◆ WHAT YOU SHOULD DO:
Below is a set of records. Repeat them verbatim without the pictures.

*-*-*

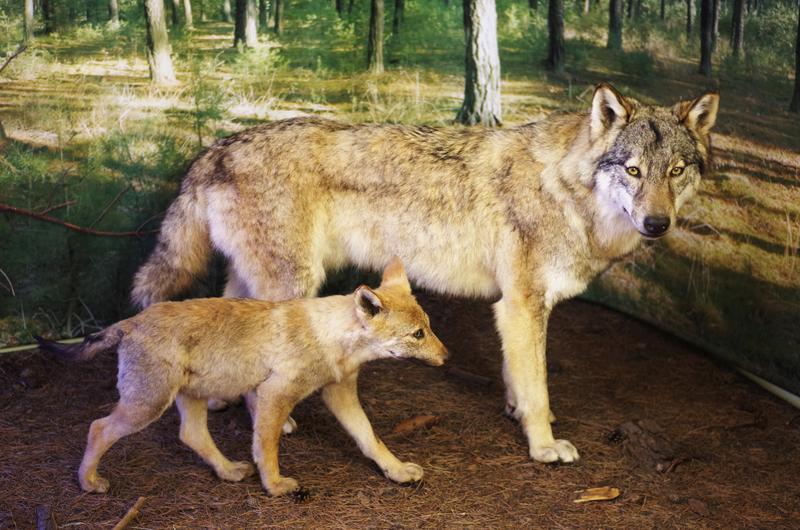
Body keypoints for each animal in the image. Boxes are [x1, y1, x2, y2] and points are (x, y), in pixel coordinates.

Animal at [131, 82, 720, 462]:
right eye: (633, 171)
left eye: (675, 171)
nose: (657, 223)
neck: (565, 187)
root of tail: (214, 149)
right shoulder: (522, 303)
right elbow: (538, 387)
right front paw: (543, 445)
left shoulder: (514, 308)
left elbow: (516, 375)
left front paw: (513, 412)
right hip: (293, 283)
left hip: (258, 280)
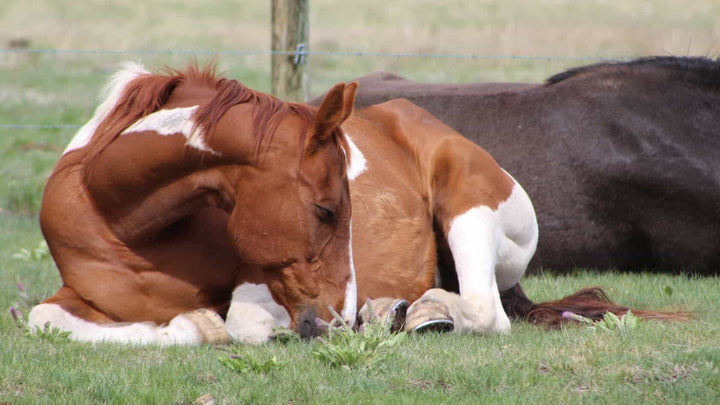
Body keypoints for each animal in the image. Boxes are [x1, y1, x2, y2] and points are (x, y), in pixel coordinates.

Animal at [30, 61, 675, 345]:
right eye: (325, 210)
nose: (336, 318)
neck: (123, 220)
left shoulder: (263, 277)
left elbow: (241, 322)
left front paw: (212, 323)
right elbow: (42, 319)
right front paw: (193, 323)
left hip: (468, 200)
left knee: (484, 310)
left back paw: (408, 313)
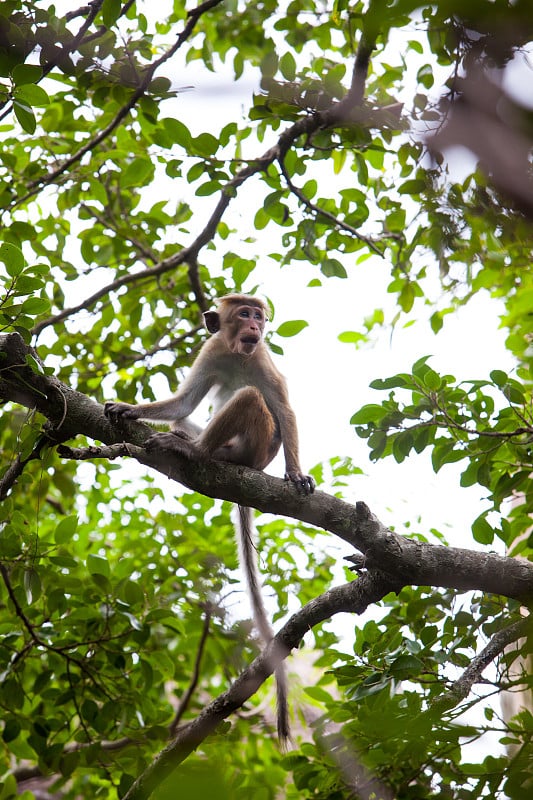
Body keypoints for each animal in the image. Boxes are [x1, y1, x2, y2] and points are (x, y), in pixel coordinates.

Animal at [104, 296, 314, 744]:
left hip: (254, 446)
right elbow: (184, 402)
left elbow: (284, 410)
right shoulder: (212, 350)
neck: (237, 353)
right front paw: (128, 408)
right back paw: (186, 439)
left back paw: (196, 450)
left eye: (258, 315)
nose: (256, 324)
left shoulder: (262, 358)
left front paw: (295, 474)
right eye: (244, 313)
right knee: (186, 416)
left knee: (251, 398)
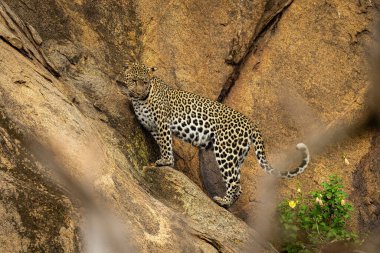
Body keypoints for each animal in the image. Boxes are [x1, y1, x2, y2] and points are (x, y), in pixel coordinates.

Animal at [117, 62, 310, 208]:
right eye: (134, 80)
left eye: (145, 82)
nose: (139, 91)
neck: (141, 100)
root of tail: (251, 124)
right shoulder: (153, 127)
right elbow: (163, 142)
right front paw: (167, 160)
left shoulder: (162, 124)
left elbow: (166, 143)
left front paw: (165, 161)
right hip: (237, 156)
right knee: (238, 184)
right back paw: (228, 204)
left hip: (225, 150)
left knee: (234, 183)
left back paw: (223, 201)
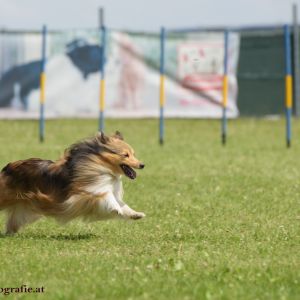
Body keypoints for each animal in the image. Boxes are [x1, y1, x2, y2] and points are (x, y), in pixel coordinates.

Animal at [0, 131, 145, 234]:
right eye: (125, 155)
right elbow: (107, 197)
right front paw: (117, 209)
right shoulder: (83, 193)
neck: (101, 165)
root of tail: (7, 168)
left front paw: (135, 214)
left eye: (133, 154)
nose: (142, 165)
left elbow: (123, 204)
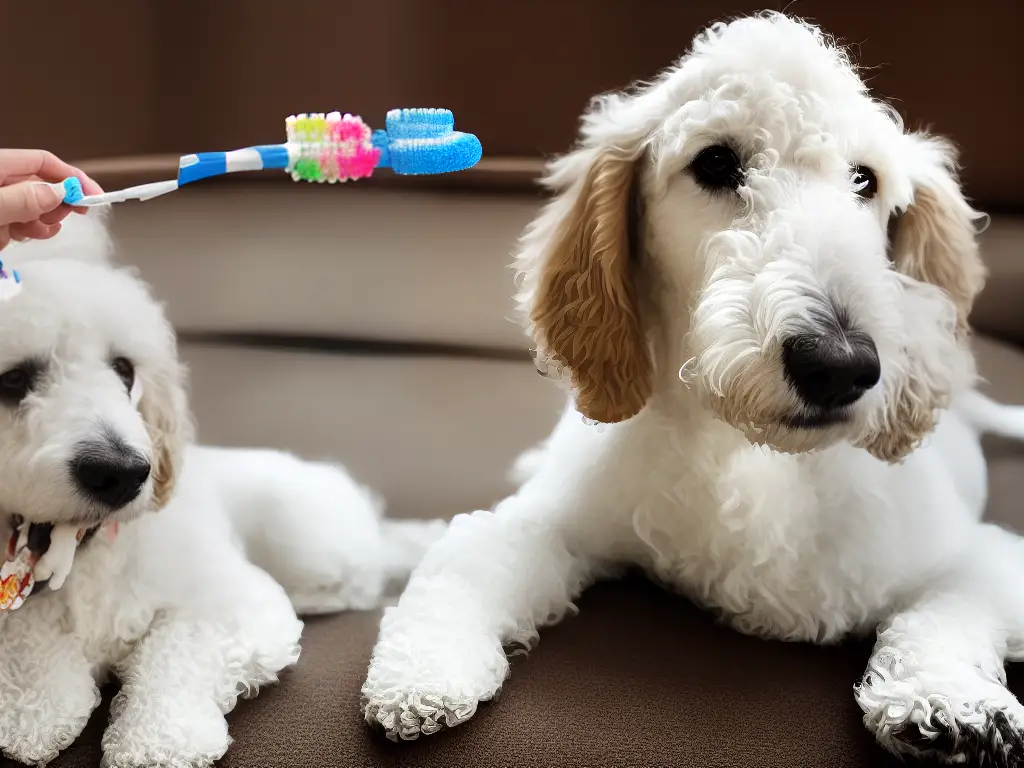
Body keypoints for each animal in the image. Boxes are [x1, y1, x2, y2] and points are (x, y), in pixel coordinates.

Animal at [0, 211, 444, 768]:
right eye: (13, 380)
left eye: (124, 370)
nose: (123, 472)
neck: (88, 546)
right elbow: (32, 651)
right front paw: (33, 710)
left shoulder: (235, 607)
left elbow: (175, 653)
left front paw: (159, 740)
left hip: (313, 542)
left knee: (360, 578)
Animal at [364, 12, 1024, 768]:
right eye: (715, 163)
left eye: (867, 180)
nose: (839, 364)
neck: (752, 456)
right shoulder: (558, 520)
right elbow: (469, 558)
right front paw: (420, 672)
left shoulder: (983, 558)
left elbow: (945, 613)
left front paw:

*-*-*

◆ WRITTEN ANSWER:
Body keypoints for each animal in the image. Boxes are [x1, y1, x2, y2] and points are (x, y), in pixel coordinates.

Animal at [131, 82, 720, 462]:
right eye: (633, 171)
left eye: (675, 171)
nose: (657, 223)
neck: (565, 187)
root of tail: (214, 149)
right shoulder: (522, 303)
right elbow: (538, 387)
right front paw: (543, 445)
left shoulder: (514, 308)
left elbow: (516, 375)
left front paw: (513, 412)
right hip: (293, 283)
left hip: (258, 280)
Body keypoints for each animal in the image. Boxes are [x1, y1, x2, y2] and points are (x, y), in pixel coordinates.

Animal at [30, 61, 675, 345]:
right eye: (325, 210)
nose: (336, 318)
neck: (123, 220)
left shoulder: (263, 277)
left elbow: (241, 322)
left front paw: (212, 323)
right elbow: (42, 319)
right front paw: (193, 323)
left hip: (468, 200)
left knee: (484, 310)
left back paw: (408, 313)
Body keypoints for each animal in the image. Boxes are [x1, y1, x2, y2] and points are (x, y), in pixel coordinates.

Animal at [104, 296, 314, 744]:
left hip: (254, 446)
right elbow: (184, 402)
left elbow: (284, 410)
right shoulder: (212, 350)
neck: (237, 353)
right front paw: (128, 408)
right back paw: (186, 439)
left back paw: (196, 450)
left eye: (258, 315)
nose: (256, 324)
left shoulder: (262, 358)
left front paw: (295, 474)
right eye: (244, 313)
right knee: (186, 416)
left knee: (251, 398)
Body keypoints for each animal in the image. Boxes are [x1, y1, x2, y2] and points are (x, y), in pixel coordinates.

Animal at [117, 62, 310, 208]:
right eye: (134, 80)
left eye: (145, 82)
nose: (139, 91)
neck: (141, 100)
root of tail: (251, 124)
right shoulder: (153, 127)
right elbow: (163, 142)
right front paw: (167, 160)
left shoulder: (162, 124)
left elbow: (166, 143)
left front paw: (165, 161)
right hip: (237, 156)
right knee: (238, 184)
right back paw: (228, 204)
left hip: (225, 150)
left knee: (234, 183)
left back paw: (223, 201)
Body keypoints for each animal in the image. Boxes are [x1, y1, x2, y2] and points are (x, y), in pixel coordinates.

Animal at [0, 131, 145, 234]:
right eye: (125, 155)
right elbow: (107, 197)
right front paw: (117, 209)
right shoulder: (83, 193)
neck: (101, 165)
root of tail: (7, 168)
left front paw: (135, 214)
left eye: (133, 154)
nose: (142, 165)
left elbow: (123, 204)
Body keypoints for each animal in the image. Boxes are [x1, y1, x2, y2] and points are (x, y), in pixel coordinates.

Animal at [0, 211, 444, 768]:
right eye: (13, 380)
left eye: (124, 370)
nose: (123, 472)
neck: (88, 546)
right elbow: (32, 651)
right front paw: (33, 710)
left shoulder: (235, 607)
left elbow: (175, 653)
left front paw: (159, 740)
left hip: (313, 542)
left knee: (360, 578)
Animal at [364, 12, 1024, 768]:
right eye: (715, 163)
left eye: (867, 180)
nose: (839, 364)
neck: (752, 456)
right shoulder: (558, 520)
right elbow: (469, 558)
right front paw: (420, 672)
left shoulder: (983, 558)
left elbow: (945, 613)
left front paw:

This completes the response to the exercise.